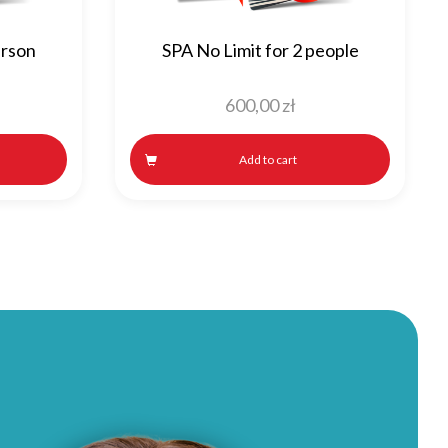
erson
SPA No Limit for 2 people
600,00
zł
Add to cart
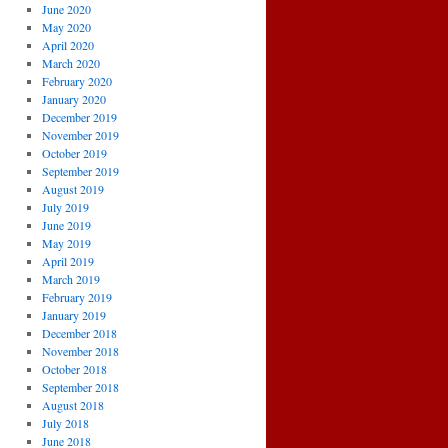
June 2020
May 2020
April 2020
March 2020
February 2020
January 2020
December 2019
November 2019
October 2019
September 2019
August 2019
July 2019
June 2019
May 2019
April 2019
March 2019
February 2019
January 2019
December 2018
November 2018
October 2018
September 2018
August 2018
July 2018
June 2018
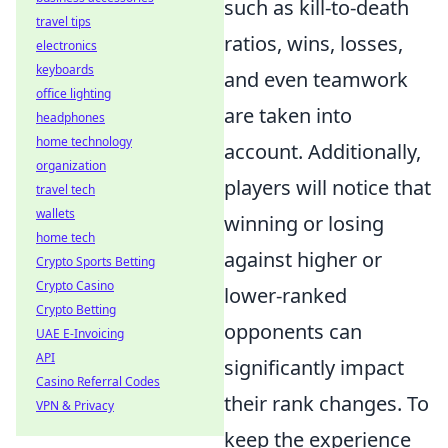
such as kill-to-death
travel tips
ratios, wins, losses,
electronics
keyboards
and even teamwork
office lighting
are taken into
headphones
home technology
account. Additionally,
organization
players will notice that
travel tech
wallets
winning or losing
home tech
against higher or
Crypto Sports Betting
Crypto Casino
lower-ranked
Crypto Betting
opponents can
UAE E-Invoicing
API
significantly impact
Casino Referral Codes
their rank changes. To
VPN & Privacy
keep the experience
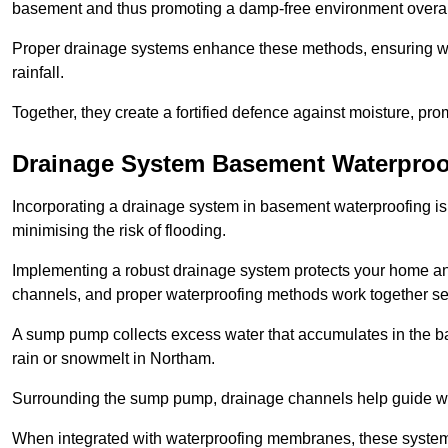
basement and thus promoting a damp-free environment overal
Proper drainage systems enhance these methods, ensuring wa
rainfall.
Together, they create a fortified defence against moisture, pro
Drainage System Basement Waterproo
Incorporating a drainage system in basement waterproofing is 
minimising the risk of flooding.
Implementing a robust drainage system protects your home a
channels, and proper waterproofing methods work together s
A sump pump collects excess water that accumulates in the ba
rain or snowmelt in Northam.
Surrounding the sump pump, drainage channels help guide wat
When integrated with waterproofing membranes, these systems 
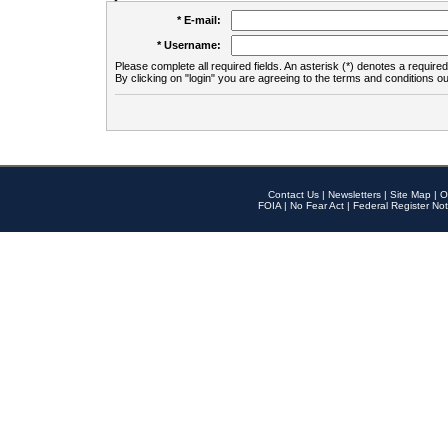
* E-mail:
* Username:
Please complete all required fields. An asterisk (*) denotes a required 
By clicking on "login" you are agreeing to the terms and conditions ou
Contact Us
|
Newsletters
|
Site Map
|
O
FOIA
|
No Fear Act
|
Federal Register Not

---

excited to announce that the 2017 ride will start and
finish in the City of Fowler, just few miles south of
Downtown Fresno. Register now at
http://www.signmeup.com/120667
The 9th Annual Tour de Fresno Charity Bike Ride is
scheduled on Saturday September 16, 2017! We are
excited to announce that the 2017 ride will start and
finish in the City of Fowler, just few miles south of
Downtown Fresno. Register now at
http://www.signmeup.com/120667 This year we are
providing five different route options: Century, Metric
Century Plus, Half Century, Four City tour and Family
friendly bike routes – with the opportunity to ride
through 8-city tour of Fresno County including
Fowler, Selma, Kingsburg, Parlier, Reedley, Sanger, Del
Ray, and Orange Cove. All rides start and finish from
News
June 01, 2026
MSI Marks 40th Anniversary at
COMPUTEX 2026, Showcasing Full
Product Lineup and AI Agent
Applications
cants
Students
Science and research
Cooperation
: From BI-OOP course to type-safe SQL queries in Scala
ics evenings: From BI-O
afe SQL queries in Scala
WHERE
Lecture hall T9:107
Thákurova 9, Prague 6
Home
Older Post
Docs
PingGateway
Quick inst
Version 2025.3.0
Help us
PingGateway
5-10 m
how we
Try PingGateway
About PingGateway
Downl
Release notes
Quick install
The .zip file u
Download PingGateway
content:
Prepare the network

* * *

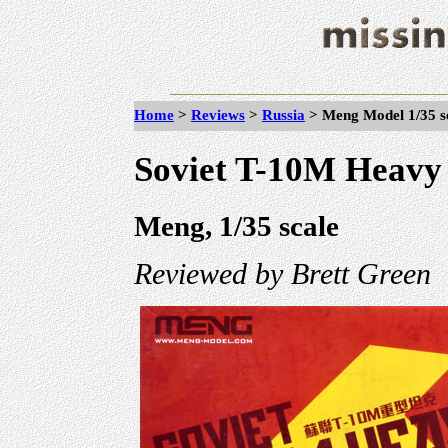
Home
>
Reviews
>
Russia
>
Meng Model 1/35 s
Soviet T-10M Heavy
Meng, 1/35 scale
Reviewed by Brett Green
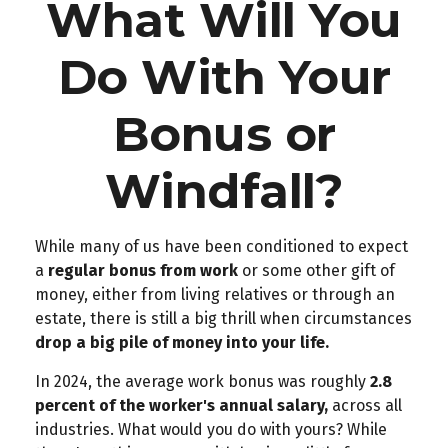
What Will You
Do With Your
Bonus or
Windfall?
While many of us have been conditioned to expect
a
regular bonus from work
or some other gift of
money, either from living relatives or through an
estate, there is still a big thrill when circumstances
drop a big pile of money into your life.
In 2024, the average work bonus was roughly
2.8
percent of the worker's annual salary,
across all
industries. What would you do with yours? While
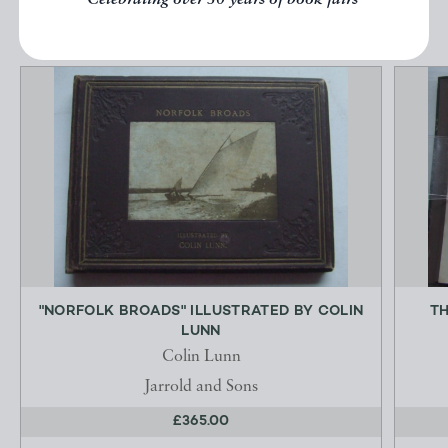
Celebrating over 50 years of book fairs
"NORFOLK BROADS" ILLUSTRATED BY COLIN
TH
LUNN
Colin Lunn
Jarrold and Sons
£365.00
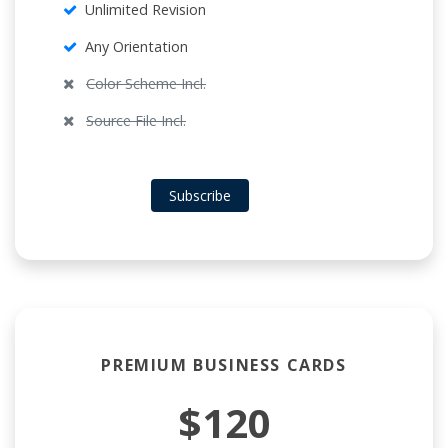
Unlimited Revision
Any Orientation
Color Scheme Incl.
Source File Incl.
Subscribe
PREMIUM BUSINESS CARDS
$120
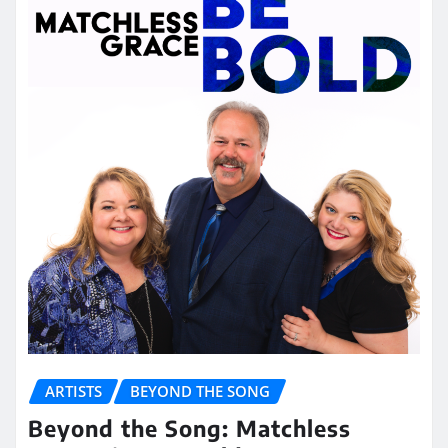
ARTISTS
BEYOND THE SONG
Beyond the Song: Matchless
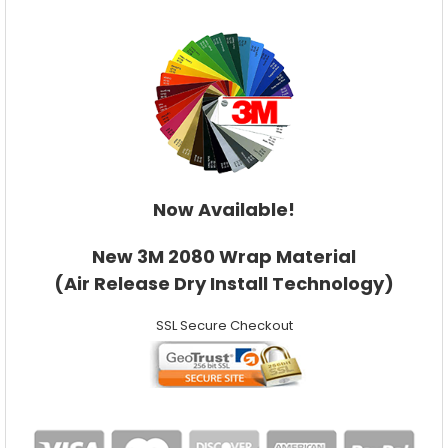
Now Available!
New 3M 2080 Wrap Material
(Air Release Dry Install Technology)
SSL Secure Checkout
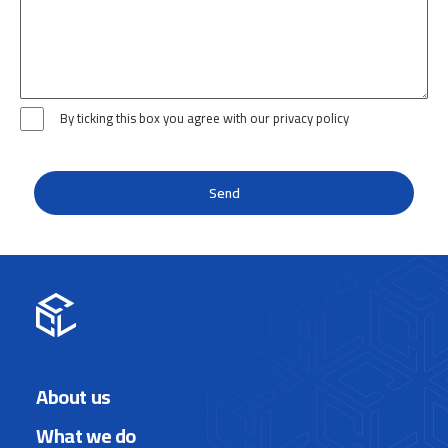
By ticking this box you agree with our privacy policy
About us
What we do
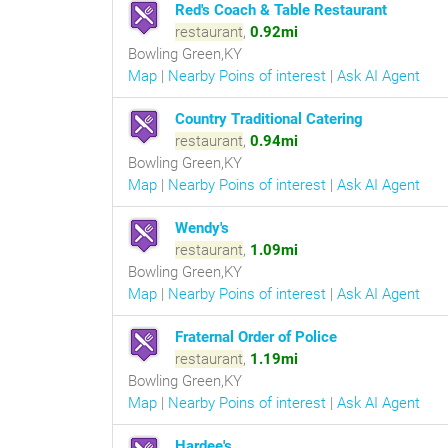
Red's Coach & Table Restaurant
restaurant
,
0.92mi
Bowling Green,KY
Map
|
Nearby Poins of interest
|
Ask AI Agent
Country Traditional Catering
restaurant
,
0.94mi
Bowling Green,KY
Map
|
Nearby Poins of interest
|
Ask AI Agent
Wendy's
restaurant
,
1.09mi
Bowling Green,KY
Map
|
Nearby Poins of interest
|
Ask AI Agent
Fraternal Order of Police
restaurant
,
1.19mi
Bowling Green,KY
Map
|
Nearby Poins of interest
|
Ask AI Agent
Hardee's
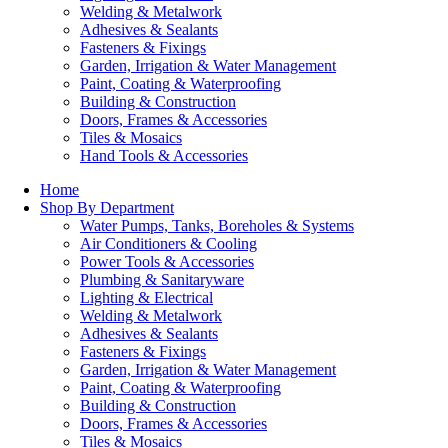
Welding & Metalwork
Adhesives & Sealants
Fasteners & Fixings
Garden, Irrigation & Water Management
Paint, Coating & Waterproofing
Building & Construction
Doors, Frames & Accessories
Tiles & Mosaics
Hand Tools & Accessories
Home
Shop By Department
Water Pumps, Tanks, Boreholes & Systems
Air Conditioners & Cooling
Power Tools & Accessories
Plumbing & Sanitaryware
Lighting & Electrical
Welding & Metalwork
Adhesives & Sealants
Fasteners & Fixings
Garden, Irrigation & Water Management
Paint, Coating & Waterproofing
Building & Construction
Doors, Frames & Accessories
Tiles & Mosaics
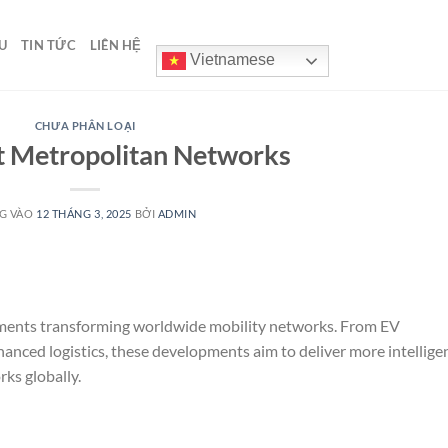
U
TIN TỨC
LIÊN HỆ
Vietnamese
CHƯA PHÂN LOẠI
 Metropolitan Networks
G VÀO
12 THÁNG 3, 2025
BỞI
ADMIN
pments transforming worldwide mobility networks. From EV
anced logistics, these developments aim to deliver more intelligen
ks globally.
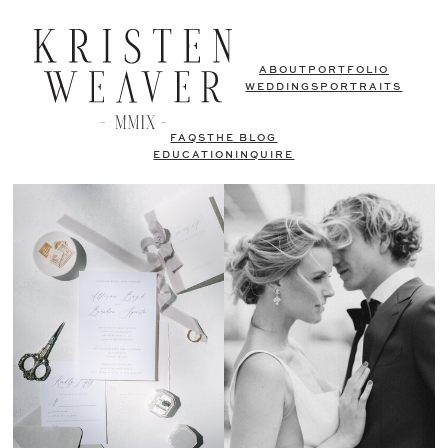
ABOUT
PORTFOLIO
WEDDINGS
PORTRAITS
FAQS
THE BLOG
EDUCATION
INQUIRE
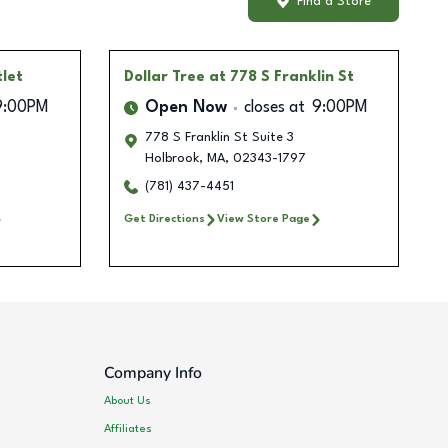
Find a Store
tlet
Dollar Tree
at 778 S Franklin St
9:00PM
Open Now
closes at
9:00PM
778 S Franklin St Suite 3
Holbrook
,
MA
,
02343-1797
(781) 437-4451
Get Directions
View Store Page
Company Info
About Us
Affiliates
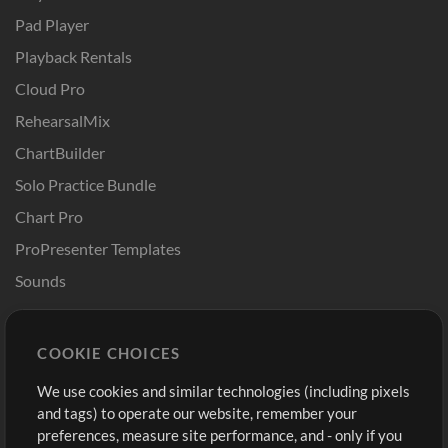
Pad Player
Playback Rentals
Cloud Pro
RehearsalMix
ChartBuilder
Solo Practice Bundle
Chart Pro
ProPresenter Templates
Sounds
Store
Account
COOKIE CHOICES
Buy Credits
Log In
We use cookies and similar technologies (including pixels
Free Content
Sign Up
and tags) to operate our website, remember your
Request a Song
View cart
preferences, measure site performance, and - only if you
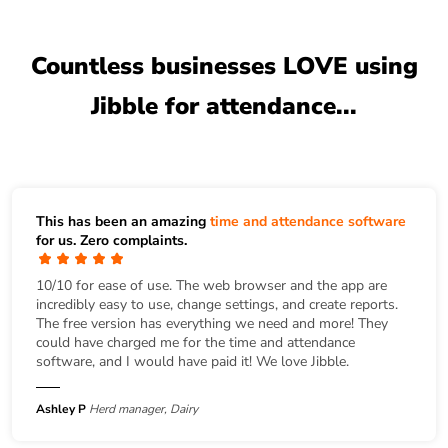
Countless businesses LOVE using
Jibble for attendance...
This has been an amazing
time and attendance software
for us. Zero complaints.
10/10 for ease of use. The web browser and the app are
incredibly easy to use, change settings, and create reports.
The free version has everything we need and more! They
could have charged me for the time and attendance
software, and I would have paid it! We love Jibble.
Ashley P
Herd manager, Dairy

## Task instructions
Write out the records line for line, beginning with the line that contains "Find a Store" and ending after the line that contains "preferences, measure site". Leave out the pictures.

## Task response
Find a Store
tlet
Dollar Tree
at 778 S Franklin St
9:00PM
Open Now
closes at
9:00PM
778 S Franklin St Suite 3
Holbrook
,
MA
,
02343-1797
(781) 437-4451
Get Directions
View Store Page
Company Info
About Us
Affiliates
Pad Player
Playback Rentals
Cloud Pro
RehearsalMix
ChartBuilder
Solo Practice Bundle
Chart Pro
ProPresenter Templates
Sounds
Store
Account
COOKIE CHOICES
Buy Credits
Log In
We use cookies and similar technologies (including pixels
Free Content
Sign Up
and tags) to operate our website, remember your
Request a Song
View cart
preferences, measure site performance, and - only if you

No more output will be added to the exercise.